Report all lines in the records that hold the string "được".

[Transcribed page contents]
= = = =
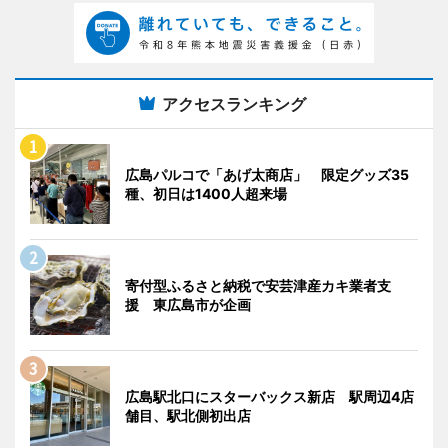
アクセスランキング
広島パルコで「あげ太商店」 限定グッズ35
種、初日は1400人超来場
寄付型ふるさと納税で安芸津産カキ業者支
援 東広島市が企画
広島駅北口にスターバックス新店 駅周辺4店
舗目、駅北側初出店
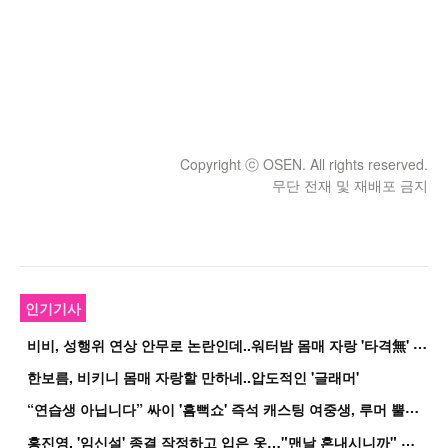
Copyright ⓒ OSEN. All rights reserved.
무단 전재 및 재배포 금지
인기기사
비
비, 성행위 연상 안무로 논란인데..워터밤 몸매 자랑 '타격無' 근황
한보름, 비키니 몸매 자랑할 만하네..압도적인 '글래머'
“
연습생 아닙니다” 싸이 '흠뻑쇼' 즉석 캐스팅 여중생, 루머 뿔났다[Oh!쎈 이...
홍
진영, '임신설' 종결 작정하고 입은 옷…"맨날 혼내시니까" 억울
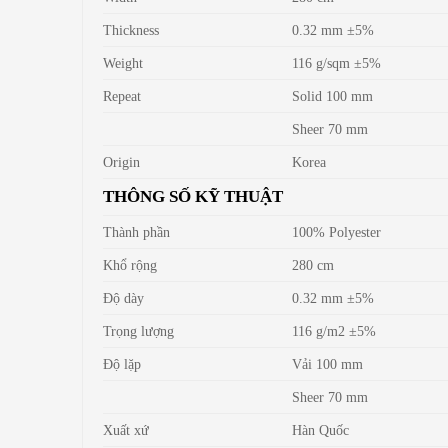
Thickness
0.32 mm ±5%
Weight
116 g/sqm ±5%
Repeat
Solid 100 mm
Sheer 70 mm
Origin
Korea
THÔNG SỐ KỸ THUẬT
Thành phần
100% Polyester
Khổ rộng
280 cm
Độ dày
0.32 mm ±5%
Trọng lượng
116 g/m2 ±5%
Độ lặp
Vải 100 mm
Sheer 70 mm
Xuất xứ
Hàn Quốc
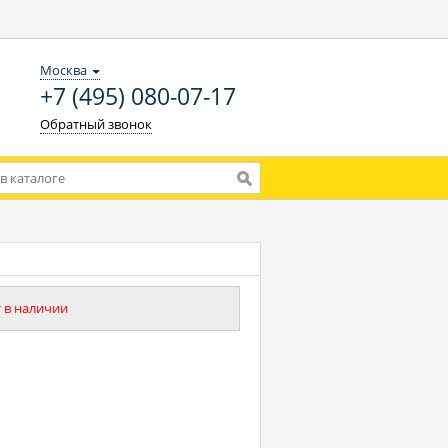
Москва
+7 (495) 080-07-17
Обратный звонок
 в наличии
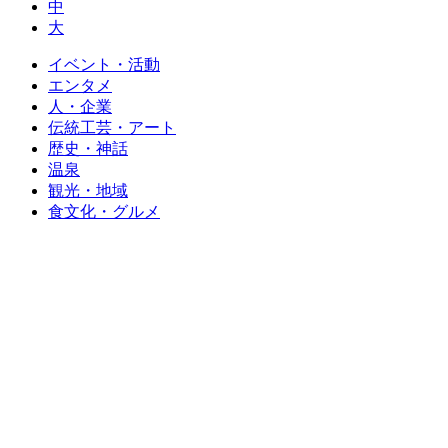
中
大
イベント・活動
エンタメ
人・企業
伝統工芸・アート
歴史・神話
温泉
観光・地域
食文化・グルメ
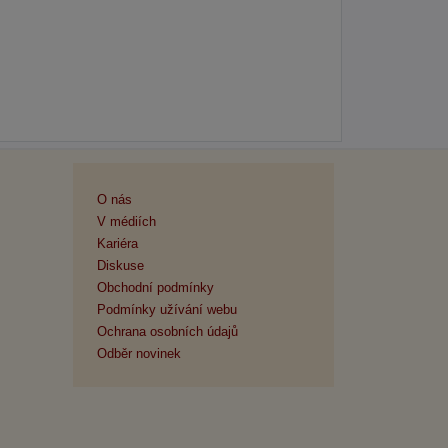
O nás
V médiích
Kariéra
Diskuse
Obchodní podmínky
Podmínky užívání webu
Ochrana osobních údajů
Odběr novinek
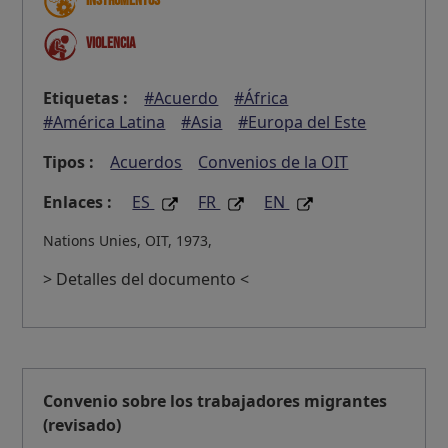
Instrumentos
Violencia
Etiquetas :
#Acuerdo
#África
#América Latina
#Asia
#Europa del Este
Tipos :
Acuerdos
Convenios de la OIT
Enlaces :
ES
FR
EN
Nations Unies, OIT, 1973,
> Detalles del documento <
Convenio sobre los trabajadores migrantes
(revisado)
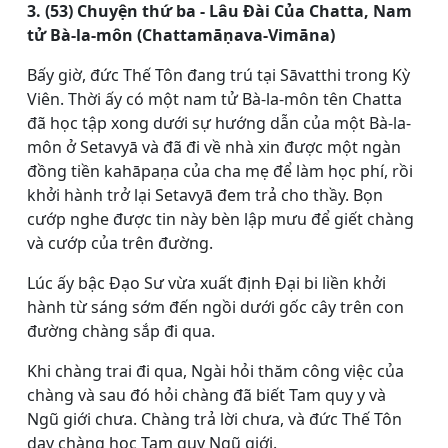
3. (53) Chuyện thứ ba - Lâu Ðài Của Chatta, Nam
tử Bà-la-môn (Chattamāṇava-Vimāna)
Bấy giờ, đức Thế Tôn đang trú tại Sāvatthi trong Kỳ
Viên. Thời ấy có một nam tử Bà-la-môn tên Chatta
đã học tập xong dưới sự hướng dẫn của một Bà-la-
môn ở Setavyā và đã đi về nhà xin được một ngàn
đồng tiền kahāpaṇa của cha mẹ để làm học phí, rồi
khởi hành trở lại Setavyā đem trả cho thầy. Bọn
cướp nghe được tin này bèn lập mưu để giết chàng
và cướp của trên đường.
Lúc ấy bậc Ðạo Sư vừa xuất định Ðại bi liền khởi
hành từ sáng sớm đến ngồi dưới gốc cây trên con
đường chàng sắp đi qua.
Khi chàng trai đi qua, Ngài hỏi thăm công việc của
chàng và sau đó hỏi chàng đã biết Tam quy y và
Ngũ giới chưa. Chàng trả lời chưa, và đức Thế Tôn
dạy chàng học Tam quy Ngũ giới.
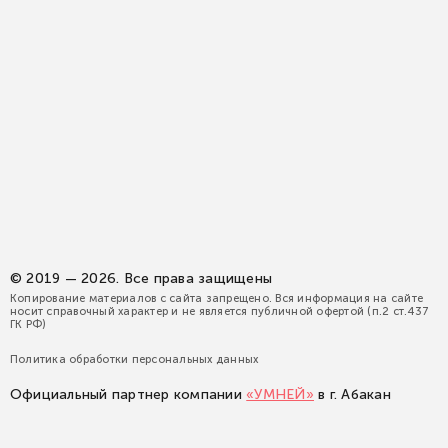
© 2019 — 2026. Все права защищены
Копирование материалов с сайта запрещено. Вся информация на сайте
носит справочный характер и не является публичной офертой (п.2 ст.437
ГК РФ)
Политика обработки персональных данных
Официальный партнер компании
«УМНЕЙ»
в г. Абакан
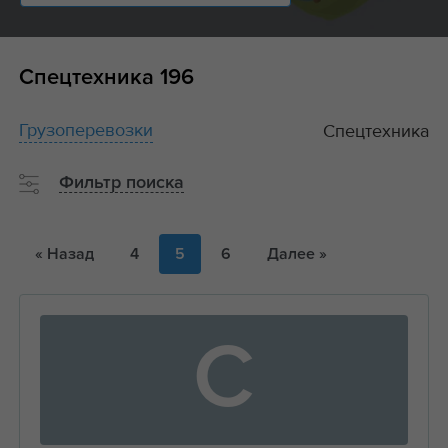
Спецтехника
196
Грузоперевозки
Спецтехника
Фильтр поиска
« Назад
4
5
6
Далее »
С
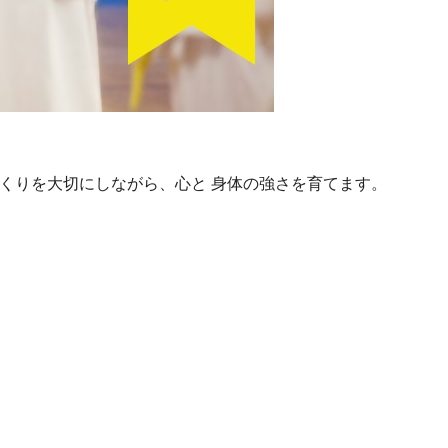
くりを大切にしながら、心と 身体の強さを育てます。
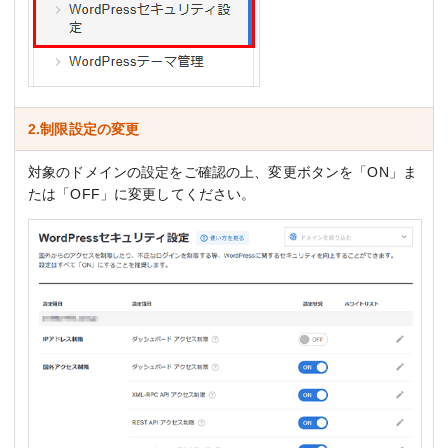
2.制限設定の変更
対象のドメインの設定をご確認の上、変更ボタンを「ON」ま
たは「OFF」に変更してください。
= = = =
[Response to this task]
môn ở Setavyā và đã đi về nhà xin được một ngàn
cướp nghe được tin này bèn lập mưu để giết chàng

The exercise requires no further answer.